TASK ITEM - Locate every line in the material below that contains the string "left", and copy each of those lines. Case counts.

DATA UNDER STUDY -
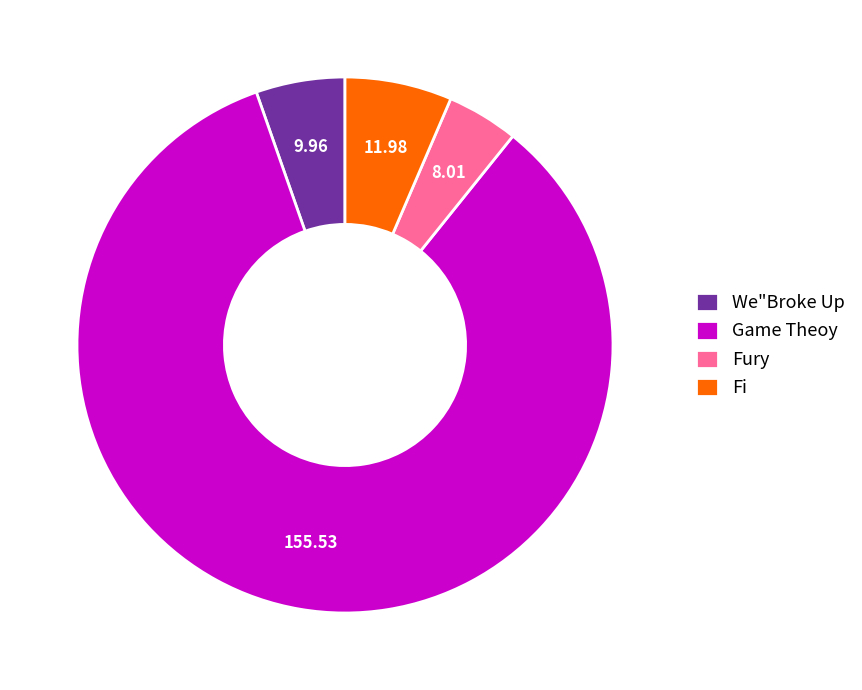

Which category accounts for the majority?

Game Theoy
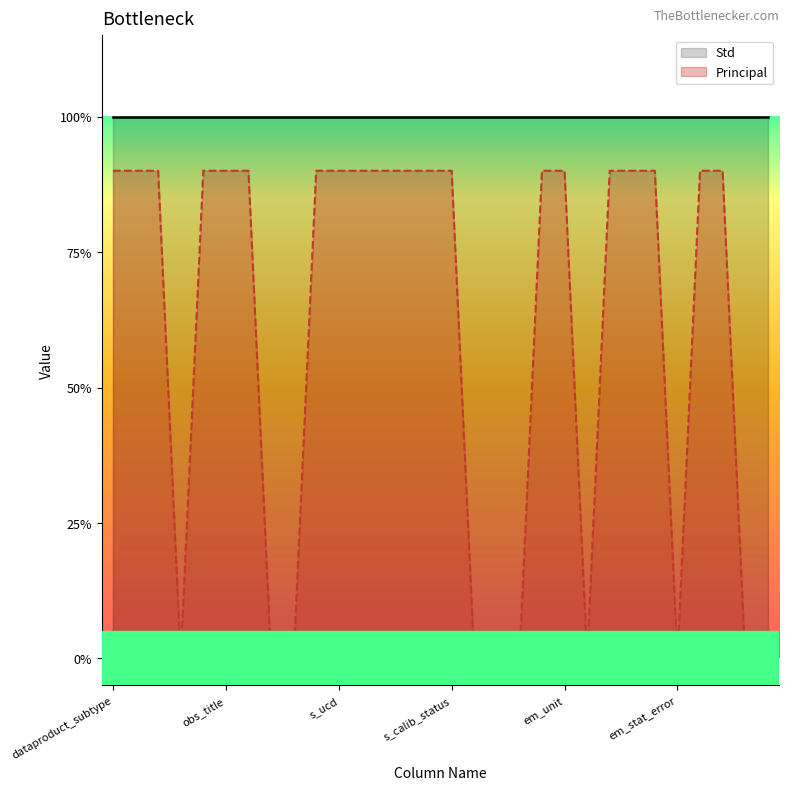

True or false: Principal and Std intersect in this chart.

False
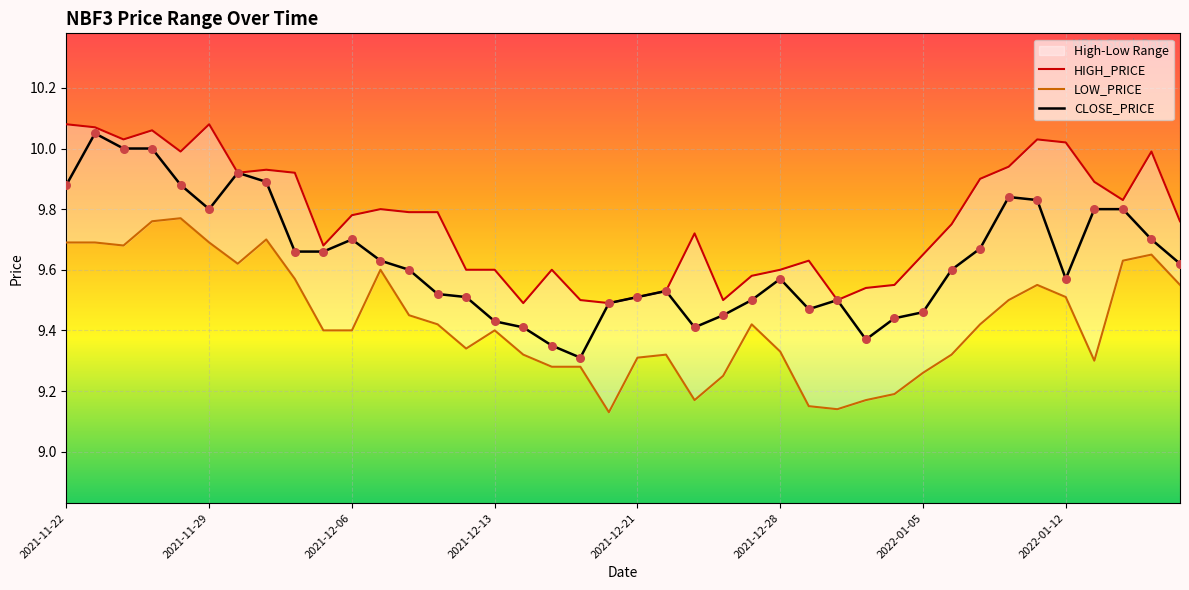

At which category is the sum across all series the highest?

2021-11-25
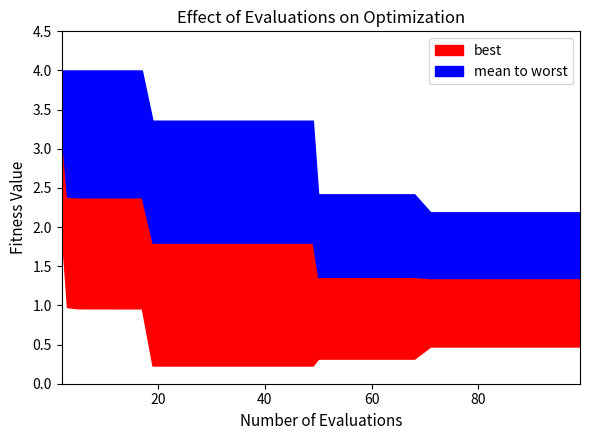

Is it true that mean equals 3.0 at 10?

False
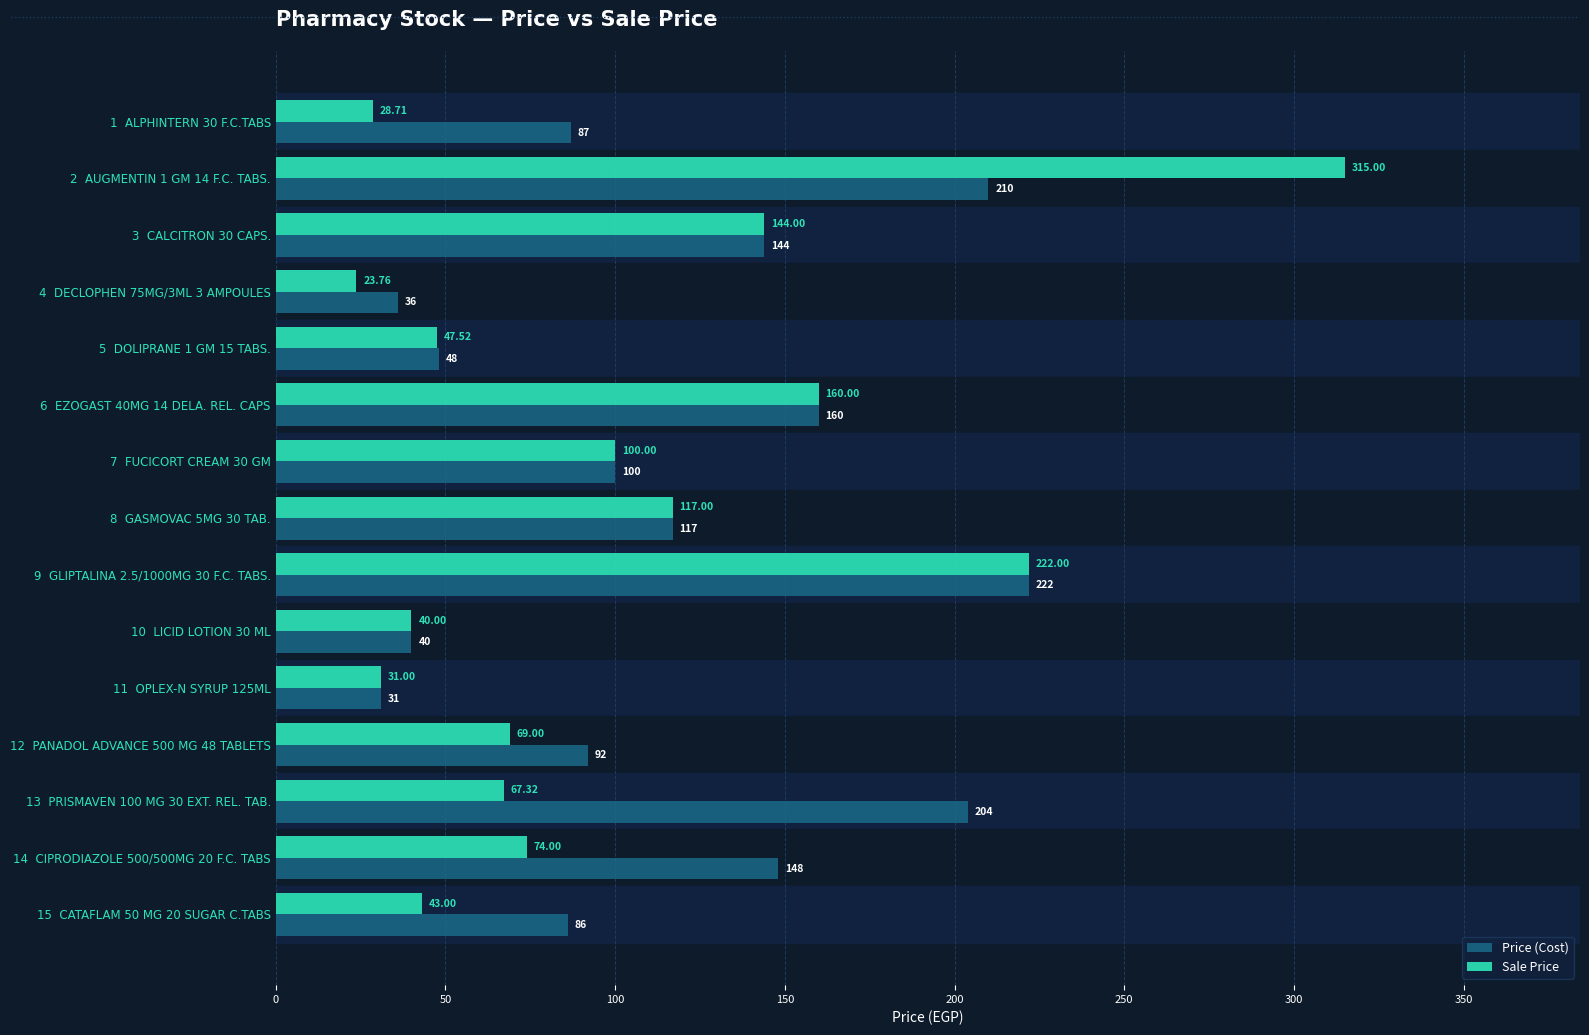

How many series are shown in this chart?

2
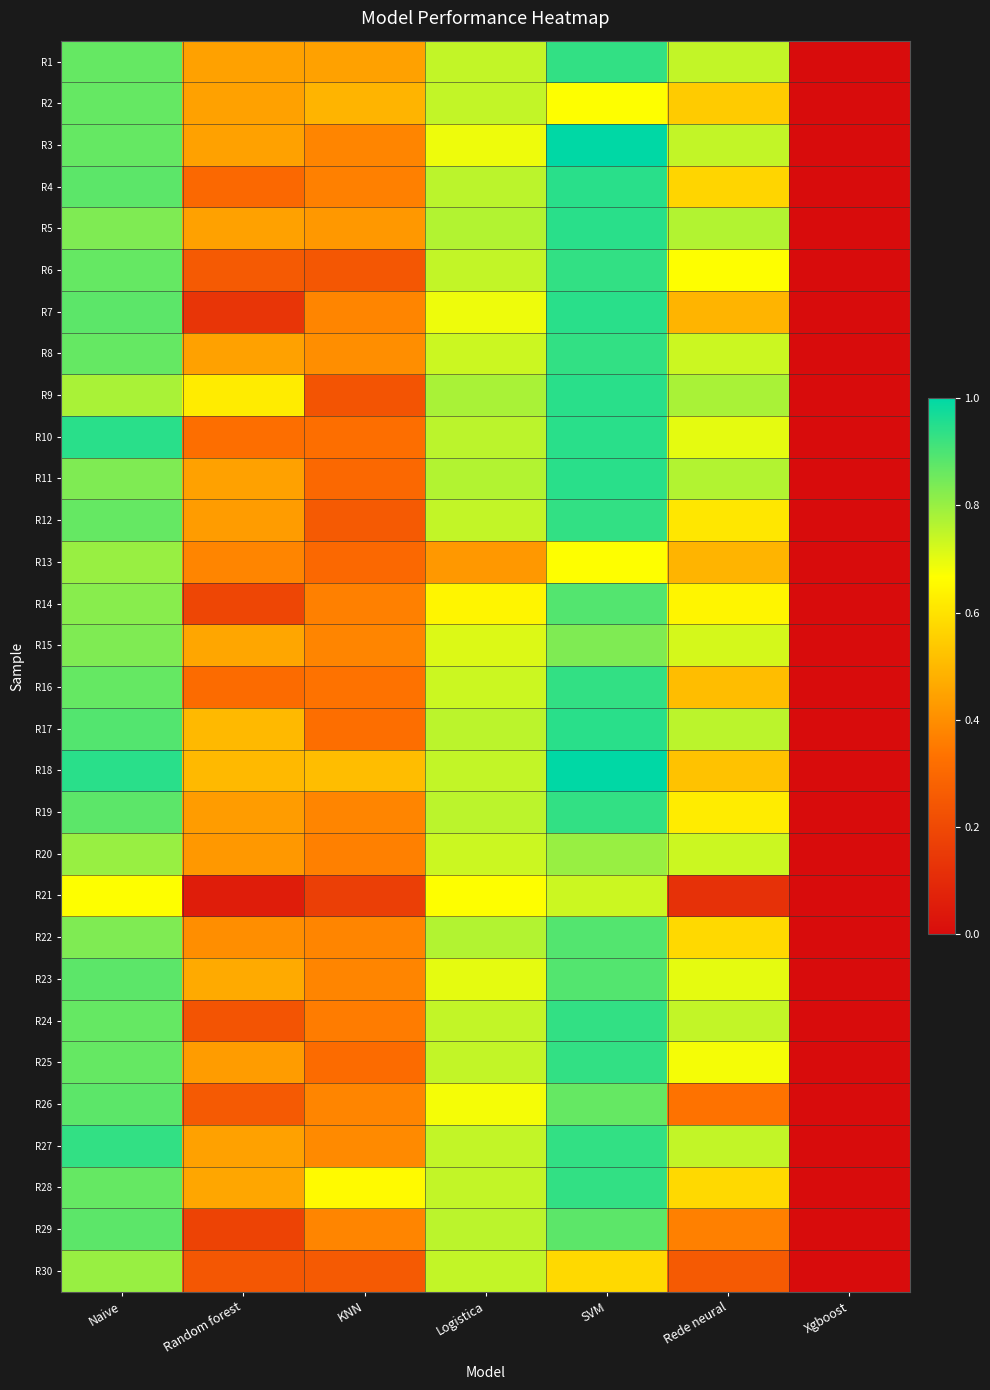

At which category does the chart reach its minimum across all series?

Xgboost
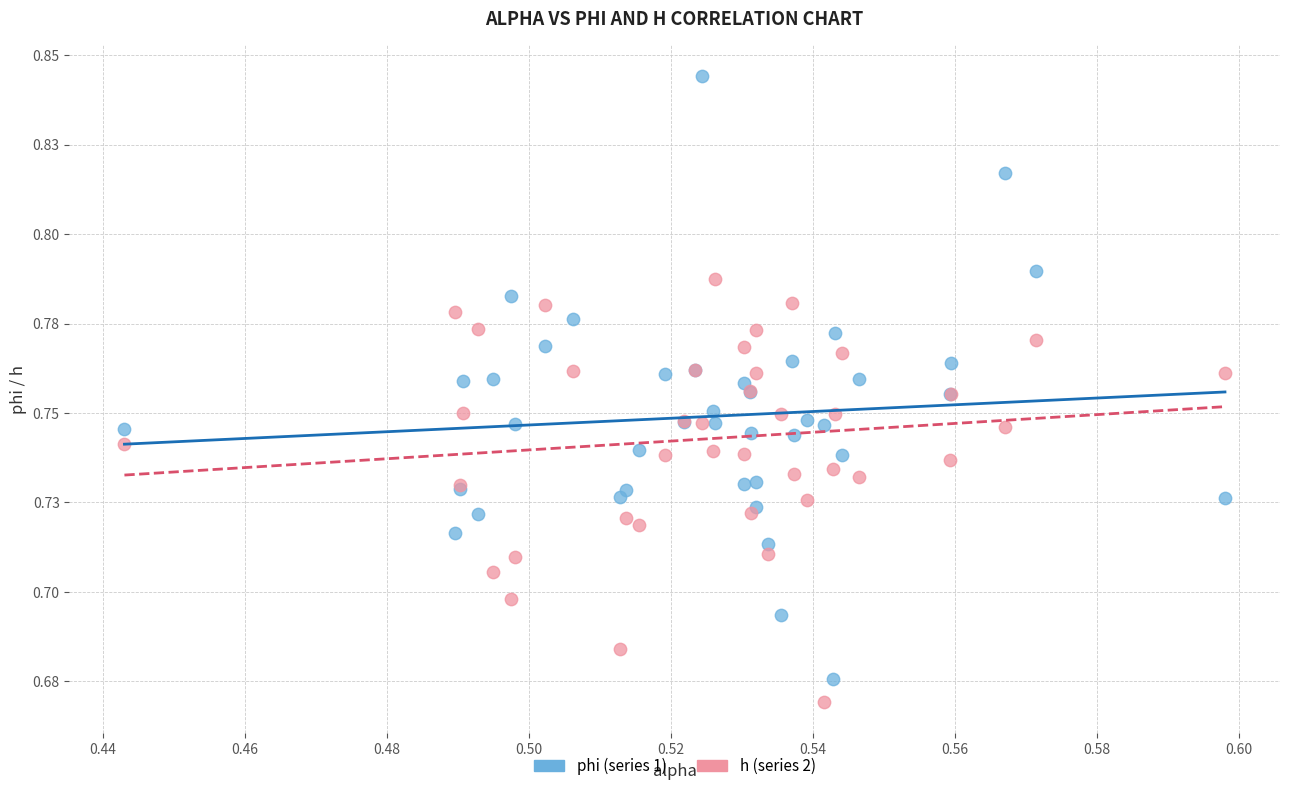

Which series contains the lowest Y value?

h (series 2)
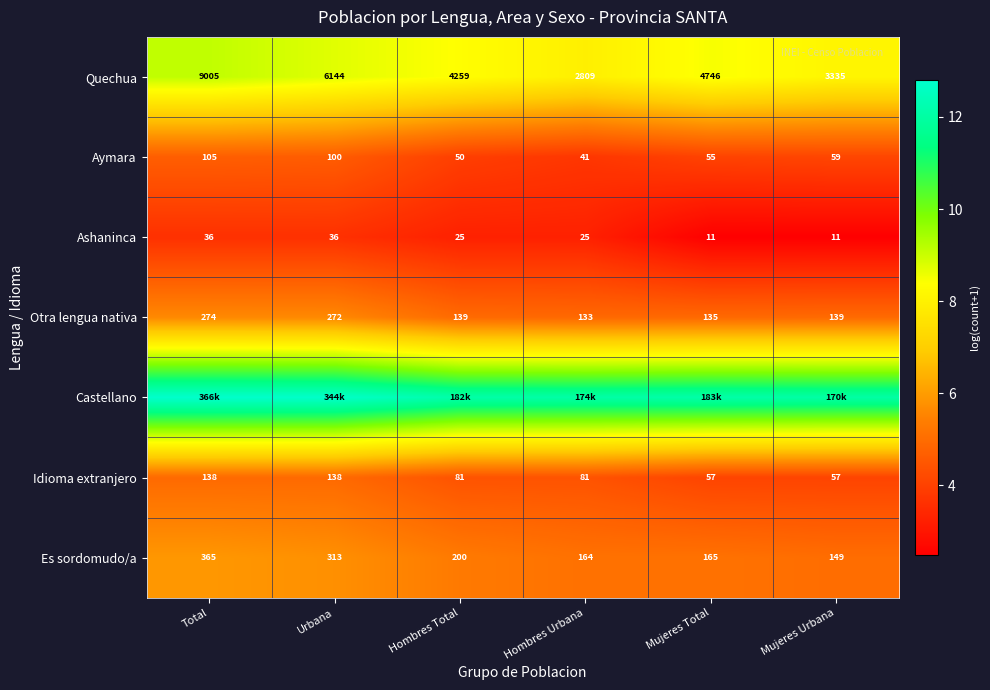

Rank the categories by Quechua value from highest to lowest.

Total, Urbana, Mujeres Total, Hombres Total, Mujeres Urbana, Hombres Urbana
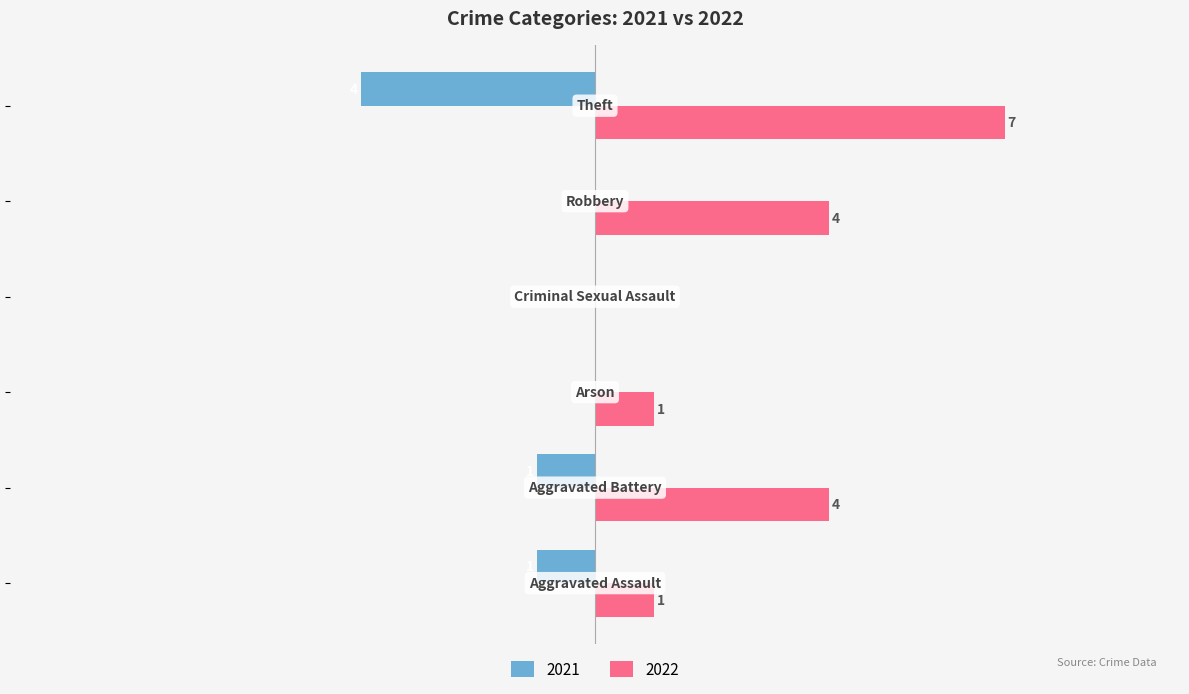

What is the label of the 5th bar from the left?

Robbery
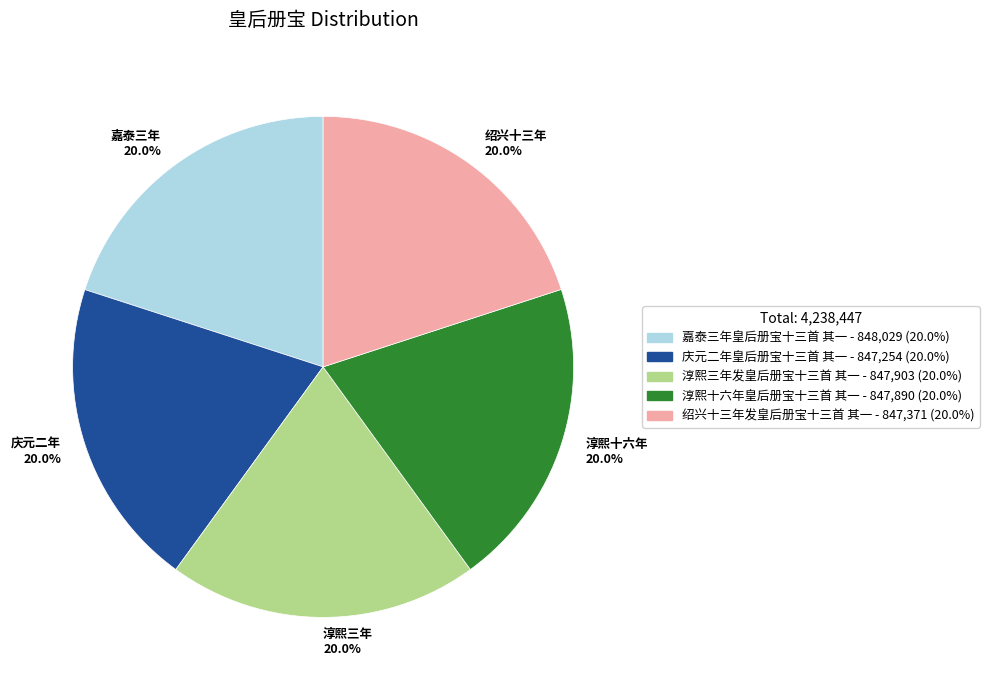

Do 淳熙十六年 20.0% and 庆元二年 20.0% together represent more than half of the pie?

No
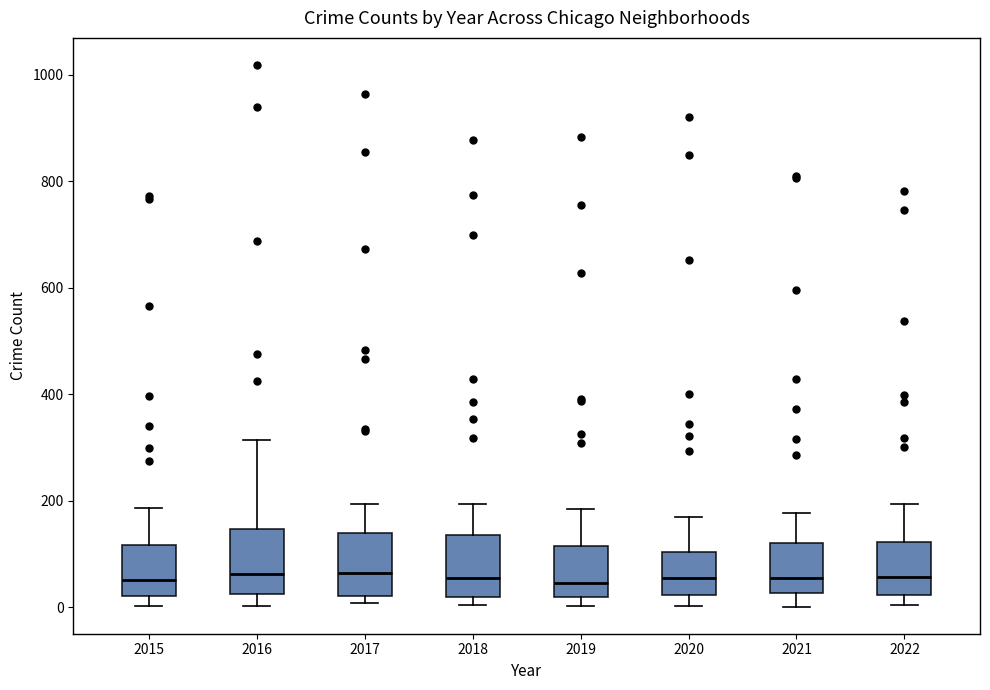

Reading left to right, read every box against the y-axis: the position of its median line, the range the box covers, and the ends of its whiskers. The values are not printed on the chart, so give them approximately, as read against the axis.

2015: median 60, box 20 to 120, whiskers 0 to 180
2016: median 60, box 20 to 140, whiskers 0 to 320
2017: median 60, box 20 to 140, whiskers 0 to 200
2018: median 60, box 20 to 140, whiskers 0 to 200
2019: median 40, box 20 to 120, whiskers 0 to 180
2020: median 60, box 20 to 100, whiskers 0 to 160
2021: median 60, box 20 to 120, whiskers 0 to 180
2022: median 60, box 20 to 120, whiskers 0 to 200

WRITTEN ANSWER -
What is the label of the 5th bar from the left?
Reading left to right, read every box against the y-axis: the position of its median line, the range the box covers, and the ends of its whiskers. The values are not printed on the chart, so give them approximately, as read against the axis.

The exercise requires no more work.